◆ Goal of the exercise
Determine how many lines in the entries below contain "Talon", and output only that number.

(Collected data)

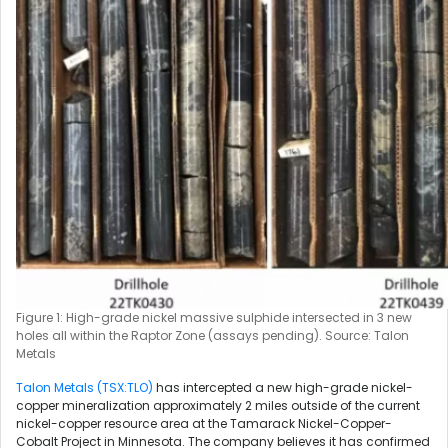
Figure 1: High-grade nickel massive sulphide intersected in 3 new
holes all within the Raptor Zone (assays pending). Source: Talon
Metals
Talon Metals (TSX:TLO)
has intercepted a new high-grade nickel-
copper mineralization approximately 2 miles outside of the current
nickel-copper resource area at the Tamarack Nickel-Copper-
Cobalt Project in Minnesota. The company believes it has confirmed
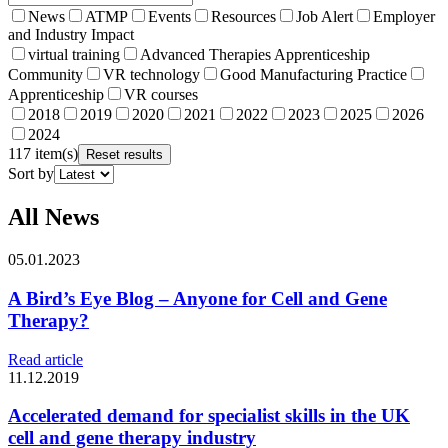
News
ATMP
Events
Resources
Job Alert
Employer
and Industry Impact
virtual training
Advanced Therapies Apprenticeship
Community
VR technology
Good Manufacturing Practice
Apprenticeship
VR courses
2018
2019
2020
2021
2022
2023
2025
2026
2024
117 item(s)
Reset results
Sort by
All News
05.01.2023
A Bird’s Eye Blog – Anyone for Cell and Gene
Therapy?
Read article
11.12.2019
Accelerated demand for specialist skills in the UK
cell and gene therapy industry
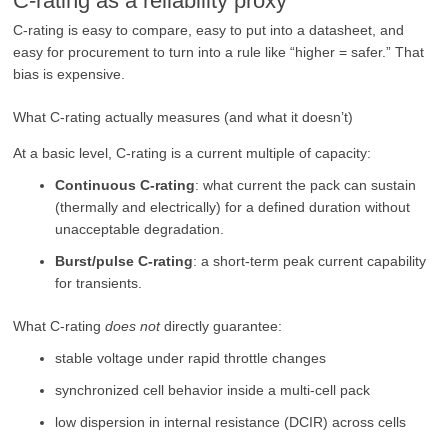
C-rating as a reliability proxy
C-rating is easy to compare, easy to put into a datasheet, and
easy for procurement to turn into a rule like “higher = safer.” That
bias is expensive.
What C-rating actually measures (and what it doesn’t)
At a basic level, C-rating is a current multiple of capacity:
Continuous C-rating
: what current the pack can sustain
(thermally and electrically) for a defined duration without
unacceptable degradation.
Burst/pulse C-rating
: a short-term peak current capability
for transients.
What C-rating
does not
directly guarantee:
stable voltage under rapid throttle changes
synchronized cell behavior inside a multi-cell pack
low dispersion in internal resistance (DCIR) across cells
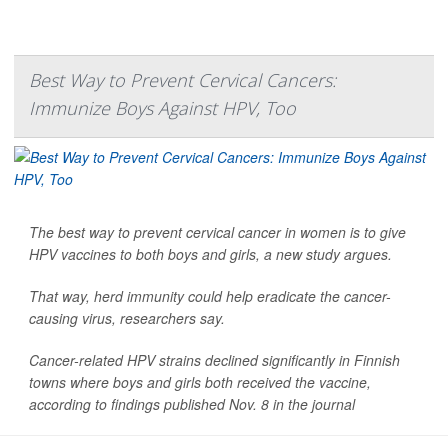
Best Way to Prevent Cervical Cancers:
Immunize Boys Against HPV, Too
The best way to prevent cervical cancer in women is to give
HPV vaccines to both boys and girls, a new study argues.
That way, herd immunity could help eradicate the cancer-
causing virus, researchers say.
Cancer-related HPV strains declined significantly in Finnish
towns where boys and girls both received the vaccine,
according to findings published Nov. 8 in the journal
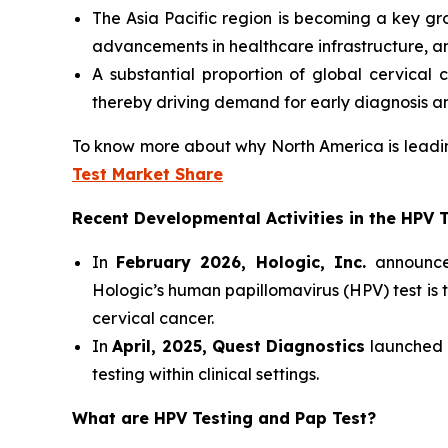
The Asia Pacific region is becoming a key gr
advancements in healthcare infrastructure, 
A substantial proportion of global cervical 
thereby driving demand for early diagnosis an
To know more about why North America is leadin
Test Market Share
Recent Developmental Activities in the HPV 
In
February 2026, Hologic, Inc.
announce
Hologic’s human papillomavirus (HPV) test is 
cervical cancer.
In
April, 2025, Quest Diagnostics
launched a
testing within clinical settings.
What are HPV Testing and Pap Test?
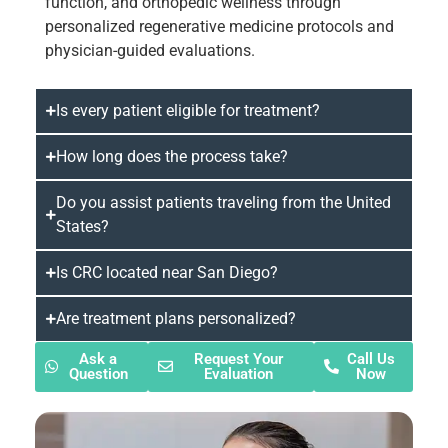
function, and orthopedic wellness through
personalized regenerative medicine protocols and
physician-guided evaluations.
Is every patient eligible for treatment?
How long does the process take?
Do you assist patients traveling from the United
States?
Is CRC located near San Diego?
Are treatment plans personalized?
Ask a
Request Your
Call Us
Question
Evaluation
Now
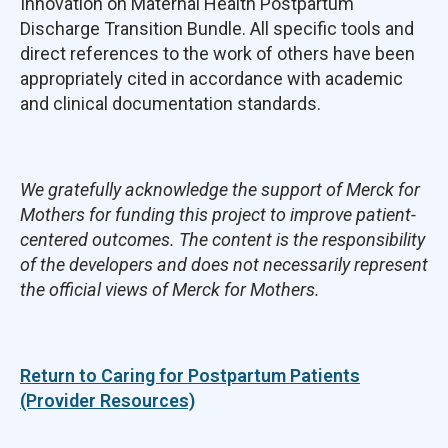
Innovation on Maternal Health Postpartum
Discharge Transition Bundle. All specific tools and
direct references to the work of others have been
appropriately cited in accordance with academic
and clinical documentation standards.
We gratefully acknowledge the support of Merck for
Mothers for funding this project to improve patient-
centered outcomes. The content is the responsibility
of the developers and does not necessarily represent
the official views of Merck for Mothers.
Return to Caring for Postpartum Patients
(Provider Resources)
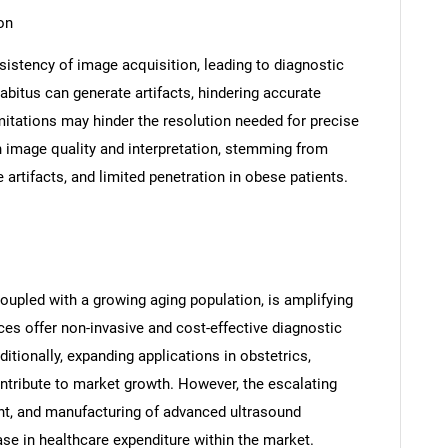
on
sistency of image acquisition, leading to diagnostic
abitus can generate artifacts, hindering accurate
limitations may hinder the resolution needed for precise
n image quality and interpretation, stemming from
artifacts, and limited penetration in obese patients.
oupled with a growing aging population, is amplifying
ces offer non-invasive and cost-effective diagnostic
ditionally, expanding applications in obstetrics,
ntribute to market growth. However, the escalating
nt, and manufacturing of advanced ultrasound
ase in healthcare expenditure within the market.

◆ Your response
2